Curves in projective space

Abstract

This thesis is mainly concerned with classification of nonsingular projective space curves with an emphasis on the degree-genus pairs. In the first chapter, we present basic notions together with a very general notion of an abstract nonsingular curve associated with a function field, which is necessary to understand the problem clearly. Based on Nagata’s work [25], [26], [27], we show that every nonsingular abstract curve can be embedded in some P N and projected to P 3 so that the resulting image is birational to the curve in P N and still nonsingular. As genus is a birational invariant, despite the fact that degree depends on the projective embedding of a curve, curves in P 3 give the most general setting for classification of possible degree-genus pairs.

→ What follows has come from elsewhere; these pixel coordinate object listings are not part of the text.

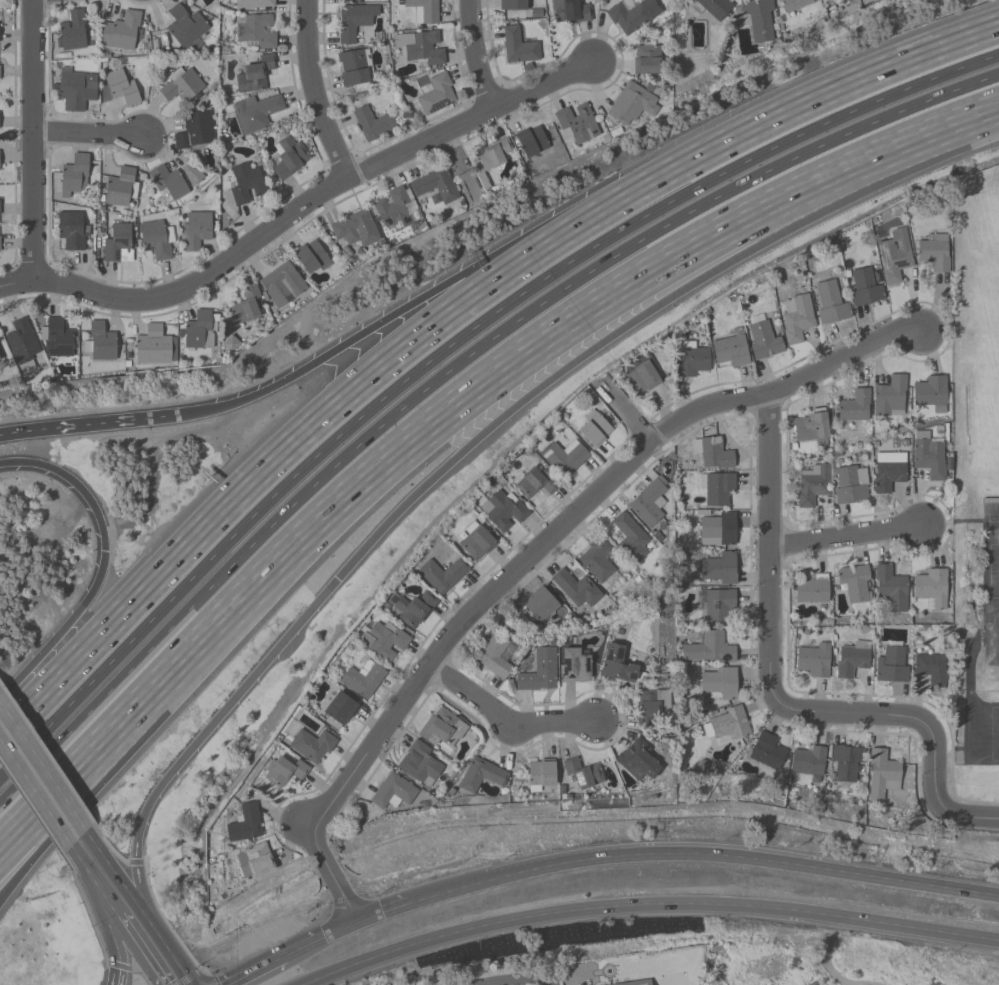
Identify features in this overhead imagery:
building: (255, 3)
building: (794, 4)
building: (513, 5)
building: (715, 7)
building: (424, 10)
building: (570, 11)
building: (633, 15)
building: (354, 20)
building: (759, 21)
building: (185, 25)
building: (71, 31)
building: (122, 31)
building: (256, 31)
building: (518, 45)
building: (420, 47)
road: (479, 54)
building: (648, 59)
building: (354, 68)
building: (0, 72)
building: (254, 75)
building: (182, 85)
building: (121, 87)
building: (77, 88)
road: (313, 91)
building: (437, 94)
building: (632, 104)
road: (796, 109)
building: (256, 112)
road: (979, 114)
building: (577, 122)
building: (373, 124)
building: (195, 130)
road: (88, 134)
road: (32, 140)
building: (531, 142)
road: (905, 142)
building: (289, 157)
building: (490, 157)
building: (192, 173)
building: (75, 177)
building: (168, 183)
building: (244, 183)
building: (435, 185)
building: (121, 186)
road: (298, 207)
building: (0, 208)
building: (392, 208)
building: (356, 228)
building: (196, 229)
building: (71, 232)
building: (157, 239)
building: (118, 244)
building: (934, 253)
building: (311, 255)
building: (895, 255)
building: (282, 284)
building: (864, 287)
building: (829, 303)
building: (246, 305)
road: (390, 316)
building: (797, 318)
building: (199, 330)
building: (59, 338)
building: (763, 338)
building: (101, 342)
building: (22, 344)
building: (153, 345)
road: (450, 347)
building: (730, 350)
building: (690, 359)
road: (450, 369)
building: (641, 374)
building: (930, 391)
road: (474, 392)
building: (890, 397)
building: (854, 406)
road: (167, 416)
road: (117, 422)
building: (594, 428)
building: (812, 428)
road: (39, 430)
building: (712, 452)
road: (283, 455)
building: (564, 457)
building: (929, 457)
building: (889, 472)
building: (537, 483)
building: (811, 484)
building: (850, 485)
road: (423, 486)
building: (716, 487)
building: (649, 501)
building: (502, 510)
building: (717, 529)
road: (847, 532)
building: (630, 537)
building: (476, 541)
road: (769, 541)
traffic signals: (104, 550)
road: (532, 552)
building: (598, 561)
road: (101, 565)
building: (719, 569)
building: (441, 574)
traffic signals: (337, 579)
building: (855, 582)
building: (576, 587)
building: (891, 587)
building: (931, 588)
building: (811, 589)
building: (716, 603)
building: (540, 604)
building: (414, 609)
building: (385, 639)
building: (709, 648)
building: (495, 656)
building: (852, 658)
building: (814, 660)
building: (576, 664)
building: (617, 664)
building: (893, 664)
building: (930, 669)
building: (538, 672)
building: (363, 679)
building: (718, 684)
building: (651, 706)
building: (341, 708)
road: (138, 709)
road: (916, 720)
road: (506, 726)
building: (726, 726)
building: (442, 727)
building: (311, 744)
building: (767, 751)
building: (638, 761)
building: (809, 761)
building: (420, 763)
building: (848, 763)
road: (42, 767)
building: (285, 771)
building: (583, 772)
building: (483, 774)
building: (541, 774)
building: (883, 774)
road: (61, 788)
building: (394, 791)
road: (31, 807)
road: (61, 810)
road: (50, 817)
building: (245, 824)
road: (745, 858)
building: (255, 860)
road: (115, 873)
road: (447, 889)
road: (109, 904)
road: (643, 905)
road: (85, 906)
road: (343, 927)
road: (115, 938)
road: (140, 950)
road: (168, 951)
road: (826, 955)
road: (119, 966)
road: (254, 970)
road: (517, 979)
building: (638, 983)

The first notable attempt to classify nonsingular space curves is given in the works of Halphen [11], and Noether [28]. Trying to find valid bounds for the genus of such a curve depending upon its degree, Halphen stated a correct result for these bounds with a wrong claim of construction of such curves with prescribed degree-genus pairs on a cubic surface. The fault in the existence statement of Halphen’s work was corrected later by the works of Gruson, Peskine [9], [10], and Mori [21], which proved the existence of such curves on quartic surfaces. In Chapter 2, we present how the fault appearing in Halphen’s work has been corrected along the lines of Gruson, Peskine, and Mori’s work in addition to some trivial cases such as genus 0, 1, and 2 together with hyperelliptic, and canonical curves.